Are There Problems that Linger after Defaulting on a Loan?
The borrower’s credit score will drop significantly after defaulting on a loan, which will make it more difficult to secure credit in the future. Even if a lender is willing to take a risk on someone who has previously defaulted on a loan, the interest rate will probably be higher than it would be for someone with good credit.
What Happens if You Default on a Merchant Cash Advance or Peer to Peer Loan?
If you turned to a Merchant Cash Advance for funding, the lender purchased a portion of your future revenue. If the repayment is too much of a burden, you can negotiate to change the terms. If you close your business the payments end because there are no future revenues to collect.
If you were paired with an investor through an online peer-to-peer lending platform and default, the loan will usually be charged off and the lender will not pursue you or any of your assets.

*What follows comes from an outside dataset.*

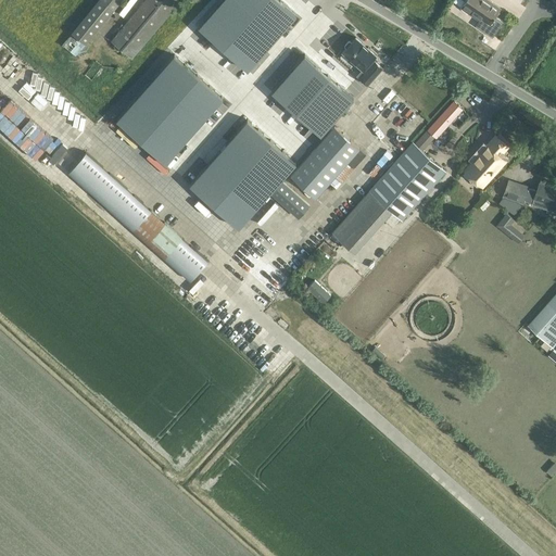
[(98,0),(72,33),(73,33),(62,45),(76,55),(86,43),(87,45),(122,0),(98,0)]
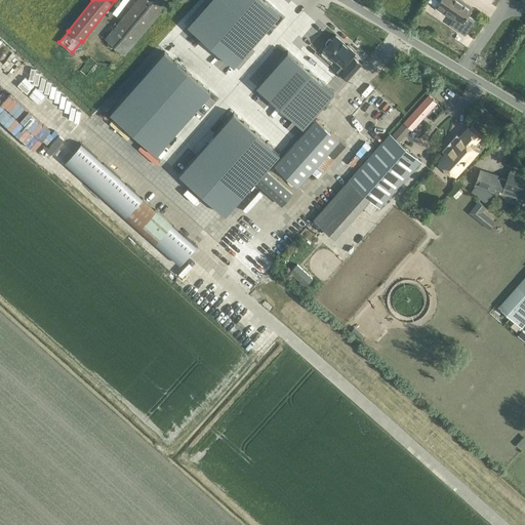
[(169,2),(166,0),(137,0),(106,39),(124,54),(169,2)]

How Can You Avoid Defaulting on a Loan?
If you know that your finances are going to prevent you from making payments on a loan, it’s best to be proactive and get in touch with the lender before the situation deteriorates. The lender wants to be repaid even if it takes longer than the original term of the loan and may be willing to set up a payment schedule that works with your budget. Another option may be to secure a line of credit from an alternative lender like Kabbage to meet current obligations when cash flow is tight.
What About Bankruptcy?
Filing Chapter 7 bankruptcy as a way to satisfy creditors is a very serious step that doesn’t eliminate all problems that come with defaulted loans. In the case of secured loans, the bankruptcy filing may eliminate the amount of the debt, but the lender is still free to seize your home or your car if they were offered up as collateral. Filing bankruptcy doesn’t eliminate liens that have been placed on your property. Post-bankruptcy it takes time to rebuild credit to the point where you’d be considered a candidate for a loan again, and even then, a lender might require a co-signer.

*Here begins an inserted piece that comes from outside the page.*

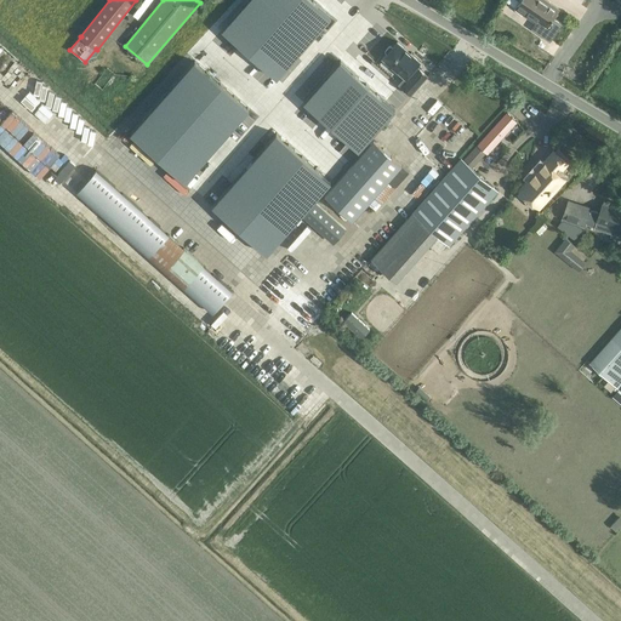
[(251,0),(249,0),(212,40),(262,83),(265,79),(297,39),(251,0)]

What if You Default on an SBA Loan?
Defaulting on an SBA loan is similar to defaulting on any type of secured loan. The SBA didn’t actually lend you the money, but it did guarantee its repayment. The lender will collect what it can and then file an insurance claim. Most of the time small business owners offer up collateral for their SBA loans, so the lender will want that collateral to make up for the lost payments. Depending on state law, the lender may be able to garnish wages, bank accounts and other personal property.

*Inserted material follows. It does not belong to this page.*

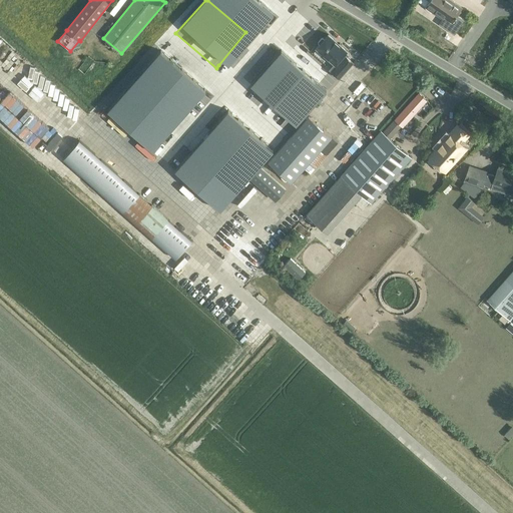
[(430,0),(426,7),(434,12),(435,10),(445,16),(440,23),(455,34),(464,20),(457,15),(462,8),(450,0),(430,0)]
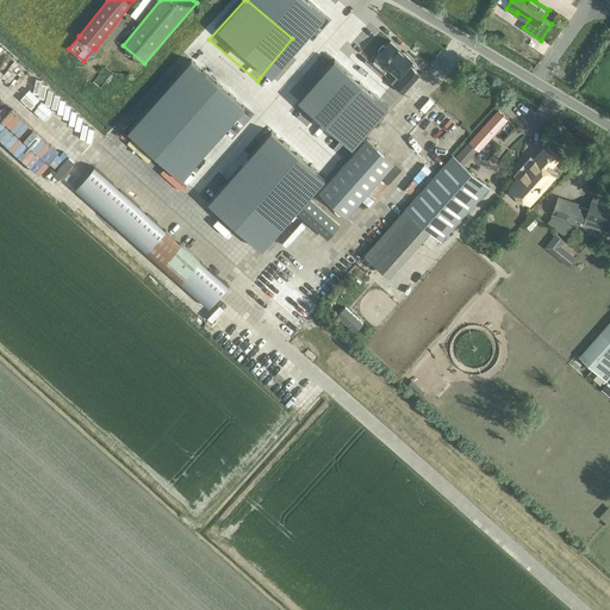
[(414,61),(391,42),(386,48),(385,45),(384,45),(380,50),(380,51),(381,53),(377,58),(399,78),(393,83),(404,93),(421,75),(410,66),(414,61)]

What Happens if You Default on a Business Loan with Kabbage?
At Kabbage, we have a team of experienced Account Management Professionals who are dedicated to assisting you. Borrowers are responsible for making their monthly payment until the loan is paid in full, but in times of severe financial difficulties, our team is specially trained to help analyze your personal financial situation and determine which solutions you may qualify for and how we may be able to provide financial relief. If you find yourself in trouble with your loan, it’s important to communicate with us quickly and steadily to avoid escalated collections activity.
Defaulting on a loan can cause serious issues with your credit score and your ability to secure financing in the future. The best way to avoid going into default is by practicing sound money management that enables you to meet all your credit obligations in a timely manner. But if you reach a financial hiccup that makes it difficult to pay a loan, be proactive and contact the lender sooner rather than later, before the situation escalates. You may be able to get your head back above water without doing harm to your credit score, and your lender will be happy that the debt is satisfied. Also, when considering different loan options, be sure to evaluate the possibility of default, your options, and how you would handle it before accepting terms and taking money.